> **The task**
All lines containing the string "para" must be copied from the entries.
Data in this exercise START
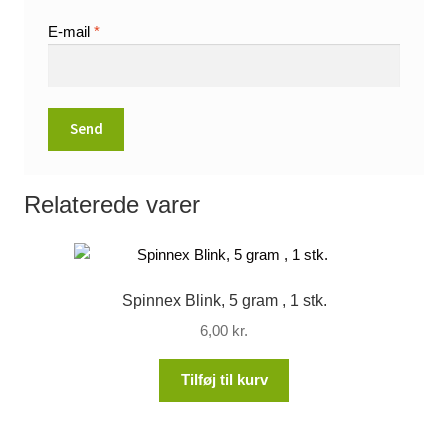
E-mail
*
Relaterede varer
Spinnex Blink, 5 gram , 1 stk.
6,00
kr.
Tilføj til kurv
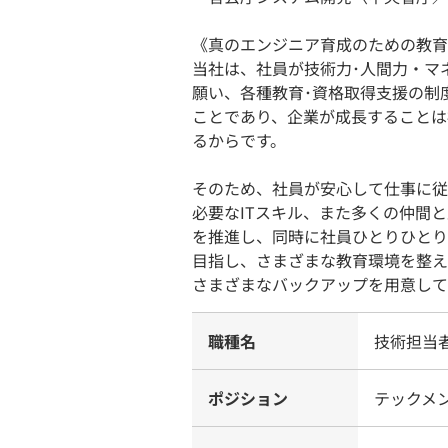
《真のエンジニア育成のための教育
当社は、社員が技術力･人間力・マ
願い、各種教育･資格取得支援の制
ことであり、企業が成長することは
るからです。
そのため、社員が安心して仕事に従
必要なITスキル、また多くの仲間
を推進し、同時に社員ひとりひとり
目指し、さまざまな教育環境を整え
さまざまなバックアップを用意して
職種名
技術担当者
ポジション
テックメン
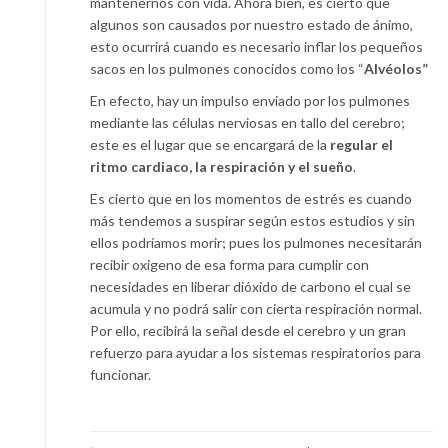
mantenernos con vida. Ahora bien, es cierto que
algunos son causados por nuestro estado de ánimo,
esto ocurrirá cuando es necesario inflar los pequeños
sacos en los pulmones conocidos como los “
Alvéolos”
En efecto, hay un impulso enviado por los pulmones
mediante las células nerviosas en tallo del cerebro;
este es el lugar que se encargará de la
regular el
ritmo cardiaco, la respiración y el sueño
.
Es cierto que en los momentos de estrés es cuando
más tendemos a suspirar según estos estudios y sin
ellos podríamos morir; pues los pulmones necesitarán
recibir oxigeno de esa forma para cumplir con
necesidades en liberar dióxido de carbono el cual se
acumula y no podrá salir con cierta respiración normal.
Por ello, recibirá la señal desde el cerebro y un gran
refuerzo para ayudar a los sistemas respiratorios para
funcionar.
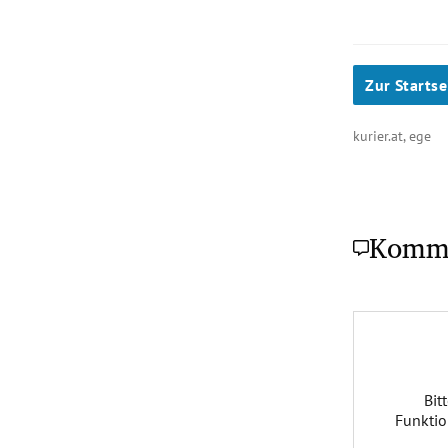
Zur Startse
kurier.at, ege
Komm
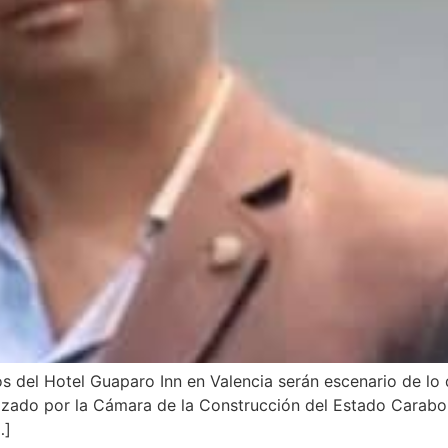
s del Hotel Guaparo Inn en Valencia serán escenario de lo 
izado por la Cámara de la Construcción del Estado Carabob
…]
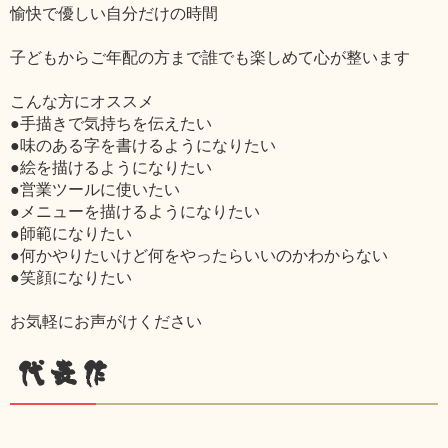
愉快で優しい自分だけの時間
子どもからご年配の方まで誰でも楽しめて心が整います
こんな方にオススメ
●手描きで気持ちを伝えたい
●味のある字を書けるようになりたい
●絵を描けるようになりたい
●営業ツールに使いたい
●メニューを描けるようになりたい
●師範になりたい
●何かやりたいけど何をやったらいいのかわからない
●笑顔になりたい
お気軽にお声がけください
代表作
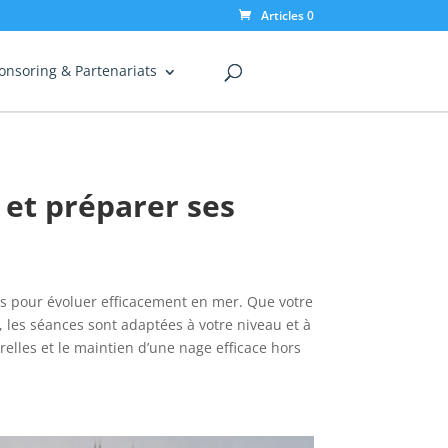
Articles 0
onsoring & Partenariats
 et préparer ses
es pour évoluer efficacement en mer. Que votre
o, les séances sont adaptées à votre niveau et à
relles et le maintien d’une nage efficace hors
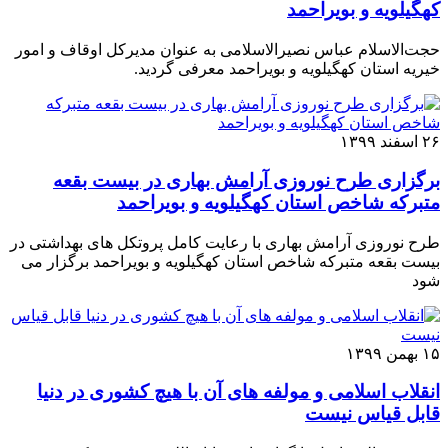
کهگیلویه و بویراحمد
حجت‌الاسلام عباس نصیرالاسلامی به عنوان مدیرکل اوقاف و امور
خیریه استان کهگیلویه و بویراحمد معرفی گردید.
۲۶ اسفند ۱۳۹۹
برگزاری طرح نوروزی آرامش بهاری در بیست بقعه
متبرکه شاخص استان کهگیلویه و بویراحمد
طرح نوروزی آرامش بهاری با رعایت کامل پروتکل های بهداشتی در
بیست بقعه متبرکه شاخص استان کهگیلویه و بویراحمد برگزار می
شود
۱۵ بهمن ۱۳۹۹
انقلاب اسلامی و مولفه های آن با هیچ کشوری در دنیا
قابل قیاس نیست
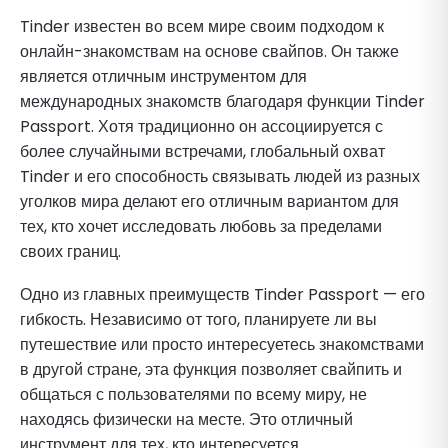
Tinder известен во всем мире своим подходом к
онлайн-знакомствам на основе свайпов. Он также
является отличным инструментом для
международных знакомств благодаря функции Tinder
Passport. Хотя традиционно он ассоциируется с
более случайными встречами, глобальный охват
Tinder и его способность связывать людей из разных
уголков мира делают его отличным вариантом для
тех, кто хочет исследовать любовь за пределами
своих границ.
Одно из главных преимуществ Tinder Passport — его
гибкость. Независимо от того, планируете ли вы
путешествие или просто интересуетесь знакомствами
в другой стране, эта функция позволяет свайпить и
общаться с пользователями по всему миру, не
находясь физически на месте. Это отличный
инструмент для тех, кто интересуется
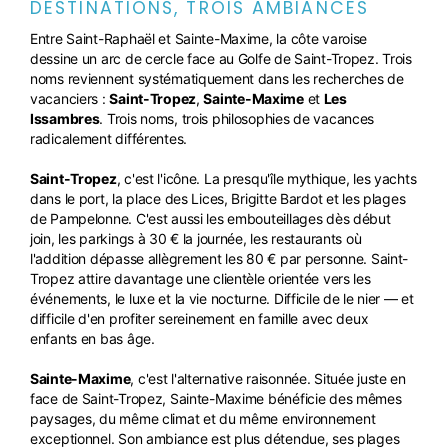
DESTINATIONS, TROIS AMBIANCES
Entre Saint-Raphaël et Sainte-Maxime, la côte varoise
dessine un arc de cercle face au Golfe de Saint-Tropez. Trois
noms reviennent systématiquement dans les recherches de
vacanciers :
Saint-Tropez
,
Sainte-Maxime
et
Les
Issambres
. Trois noms, trois philosophies de vacances
radicalement différentes.
Saint-Tropez
, c'est l'icône. La presqu'île mythique, les yachts
dans le port, la place des Lices, Brigitte Bardot et les plages
de Pampelonne. C'est aussi les embouteillages dès début
join, les parkings à 30 € la journée, les restaurants où
l'addition dépasse allègrement les 80 € par personne. Saint-
Tropez attire davantage une clientèle orientée vers les
événements, le luxe et la vie nocturne. Difficile de le nier — et
difficile d'en profiter sereinement en famille avec deux
enfants en bas âge.
Sainte-Maxime
, c'est l'alternative raisonnée. Située juste en
face de Saint-Tropez, Sainte-Maxime bénéficie des mêmes
paysages, du même climat et du même environnement
exceptionnel. Son ambiance est plus détendue, ses plages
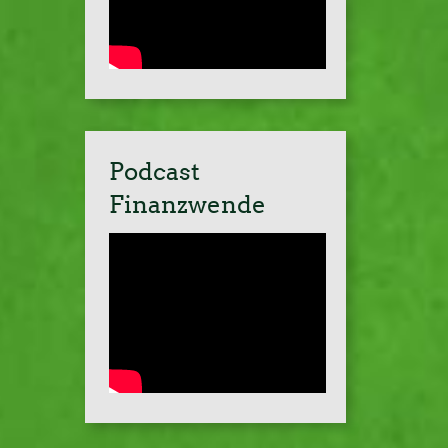
Podcast
Finanzwende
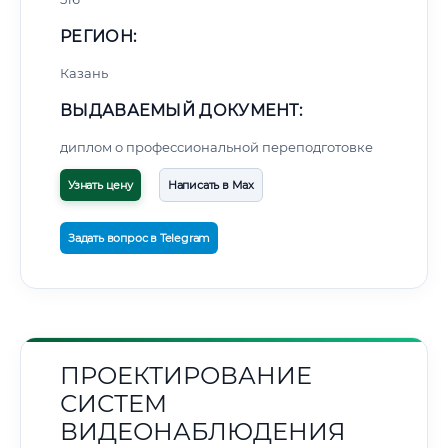
РЕГИОН:
Казань
ВЫДАВАЕМЫЙ ДОКУМЕНТ:
диплом о профессиональной переподготовке
Узнать цену
Написать в Max
Задать вопрос в Telegram
ПРОЕКТИРОВАНИЕ
СИСТЕМ
ВИДЕОНАБЛЮДЕНИЯ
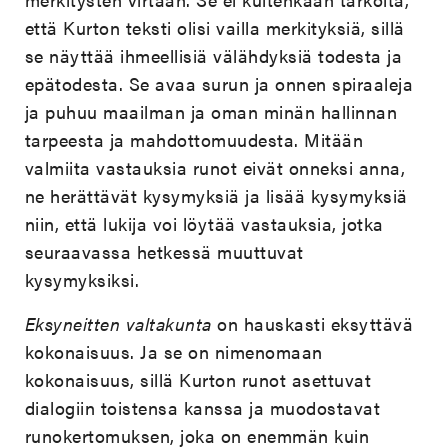
että Kurton teksti olisi vailla merkityksiä, sillä
se näyttää ihmeellisiä välähdyksiä todesta ja
epätodesta. Se avaa surun ja onnen spiraaleja
ja puhuu maailman ja oman minän hallinnan
tarpeesta ja mahdottomuudesta. Mitään
valmiita vastauksia runot eivät onneksi anna,
ne herättävät kysymyksiä ja lisää kysymyksiä
niin, että lukija voi löytää vastauksia, jotka
seuraavassa hetkessä muuttuvat
kysymyksiksi.
Eksyneitten valtakunta
on hauskasti eksyttävä
kokonaisuus. Ja se on nimenomaan
kokonaisuus, sillä Kurton runot asettuvat
dialogiin toistensa kanssa ja muodostavat
runokertomuksen, joka on enemmän kuin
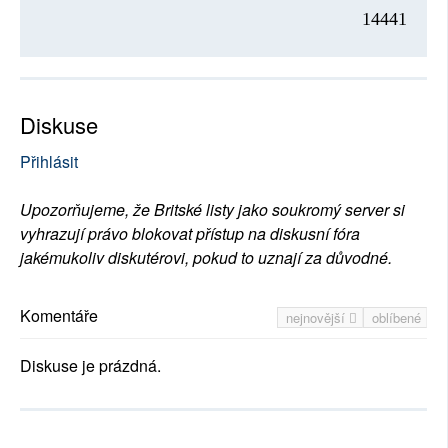
14441
Diskuse
Přihlásit
Upozorňujeme, že Britské listy jako soukromý server si
vyhrazují právo blokovat přístup na diskusní fóra
jakémukoliv diskutérovi, pokud to uznají za důvodné.
Komentáře
nejnovější
oblíbené
Diskuse je prázdná.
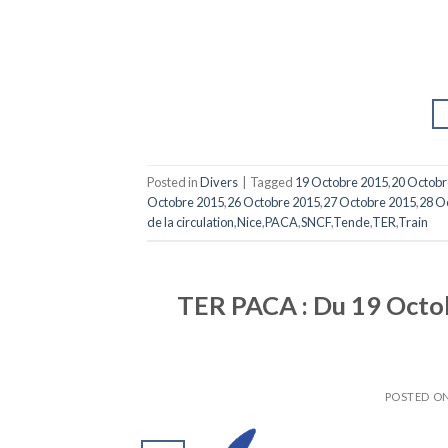
Posted in
Divers
|
Tagged
19 Octobre 2015
,
20 Octobr
Octobre 2015
,
26 Octobre 2015
,
27 Octobre 2015
,
28 O
de la circulation
,
Nice
,
PACA
,
SNCF
,
Tende
,
TER
,
Train
TER PACA : Du 19 Octob
POSTED O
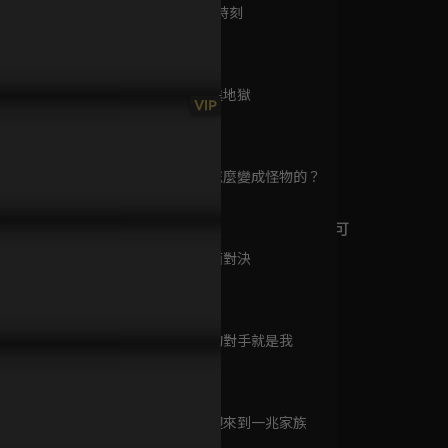
已完結 / 共 10 集
第9集 抉擇時刻
82分鐘
第10集 走進地獄
超模謀殺案
VIP
69分鐘
P12預告：魔王嚴基俊順利脫
EP11預告：惡人們紛紛痛改前
EP10預告
已完結 / 共 1 集
，李準逆轉困境！
非！黑吃黑聯手對抗大魔王
禁李侑菲的
第11集 是怎麼變成怪物的？
66分鐘
白雪公主非死不可
已完結 / 共 14 集
第12集 正面對決
63分鐘
第13集 你的對手就是我
送餐英雄
70分鐘
已完結 / 共 10 集
第14集 歡迎來到一兆家族
65分鐘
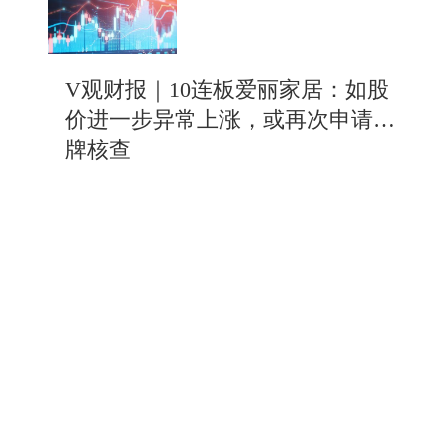
V观财报｜10连板爱丽家居：如股
价进一步异常上涨，或再次申请停
牌核查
Data in this exercise END
> **Result for this task**
recibir oxigeno de esa forma para cumplir con
refuerzo para ayudar a los sistemas respiratorios para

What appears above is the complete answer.